Task brief: The entries need to be copied exactly as they stand, images left out.

Information shown:
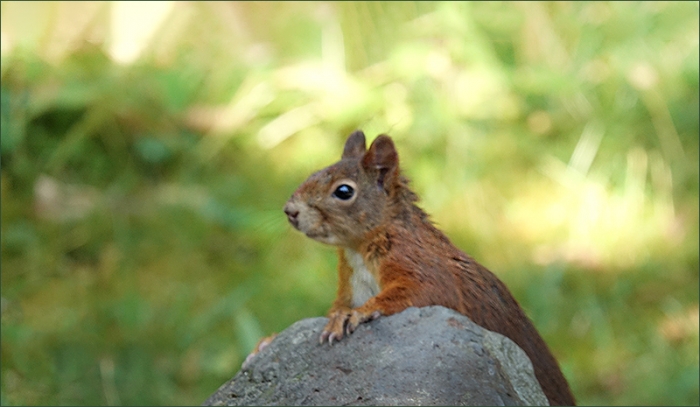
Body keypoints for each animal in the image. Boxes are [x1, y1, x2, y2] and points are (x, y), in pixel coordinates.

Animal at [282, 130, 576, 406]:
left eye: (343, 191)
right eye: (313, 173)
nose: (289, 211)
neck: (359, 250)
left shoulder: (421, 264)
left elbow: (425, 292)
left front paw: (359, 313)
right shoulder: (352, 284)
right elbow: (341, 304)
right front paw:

Exercise output:
Body keypoints for each animal in the image. Boxes are [x1, y1, x2, y2] and points are (x, y), in pixel coordinates.

Animal at [282, 130, 576, 406]:
left eye: (343, 191)
right eye: (313, 173)
nose: (289, 211)
neck: (359, 250)
left shoulder: (421, 264)
left elbow: (425, 292)
left front paw: (359, 313)
right shoulder: (352, 284)
right elbow: (341, 304)
right front paw:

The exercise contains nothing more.